Bajimaat () is a 2008 Bengali film directed by Haranath Chakraborty.This is the debut film as lead hero of Soham in Bengali cinema.

Plot
Suvra (Soham Chakraborty) is a lower middle class young boy, who dreams of becoming a big singer. His girlfriend Jhilik (Subhashree Ganguly) also dreams of becoming a singer. Suvra and Jhilik are both trapped by a company of a reality show organisation. Suvra loses a lakh of rupees, which is actually his college admission fee for computer engineering. But his father cannot bear this shock and suffers from a massive heart attack. To save his family, Suvra gives up his dream and starts working for a TV Channel. The CEO of this TV channel, Sanjay Sen supports Suvra. On the other hand, Jhilik is also exploited by Rohit, son of the reality show organiser. Rohit separates Suvra and Jhilik. But ultimately, with the sponsorship of Sanjay Sen and the sacrifice of Jhilik, Suvra becomes the Singer of Bengal. Suvra and Jhilik are reunited as lovers.

◆ **Raw records**
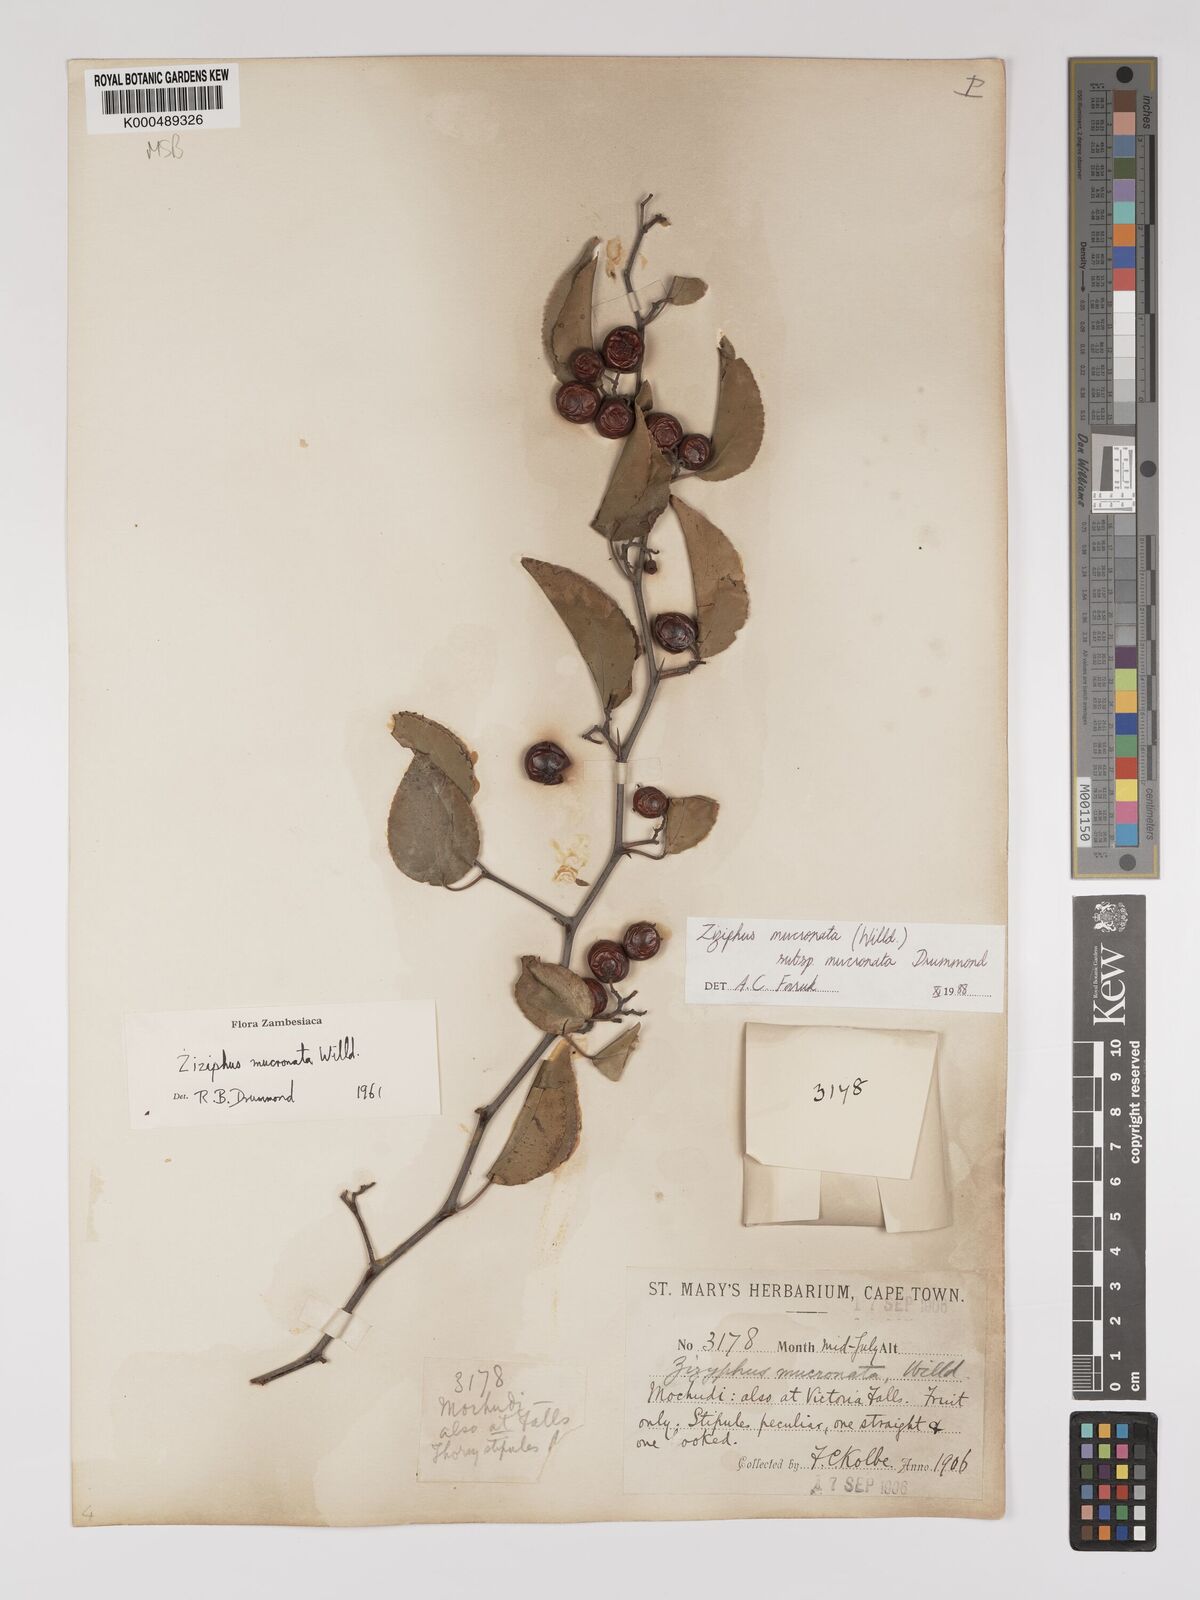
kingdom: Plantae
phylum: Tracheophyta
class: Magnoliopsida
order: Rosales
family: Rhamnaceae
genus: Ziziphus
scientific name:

◆ **Written tasks**
1. Rewrite the paragraph of the film article that begins "Suvra (Soham Chakraborty) is a lower middle class young boy" as a list of its main facts.
2. Decide whether each statement agrees with the film article. Answer yes or no and quote the words that settle it.
(a) Jhilik is played by Subhashree Ganguly.
(b) The money Suvra loses was his college admission fee for medicine.
(c) Sanjay Sen is the son of the reality show organiser.
3. According to the film article, who directed Bajimaat?
The records aren't needed for anything here.

◆ **Solved problems**
1.
- Suvra (Soham Chakraborty), a lower-middle-class young man, dreams of becoming a big singer, as does his girlfriend Jhilik (Subhashree Ganguly).
- Both are trapped by a reality show company, and Suvra loses a lakh of rupees meant for his computer engineering admission fee.
- His father suffers a massive heart attack from the shock.
- To save his family, Suvra gives up his dream and works for a TV channel whose CEO, Sanjay Sen, supports him.
- Rohit, son of the reality show organiser, exploits Jhilik and separates the couple.
- With Sanjay Sen's sponsorship and Jhilik's sacrifice, Suvra becomes the Singer of Bengal, and the two are reunited.

2.
(a) Yes: "His girlfriend Jhilik (Subhashree Ganguly)"
(b) No: "which is actually his college admission fee for computer engineering"
(c) No: "Rohit, son of the reality show organiser"

3. Haranath Chakraborty.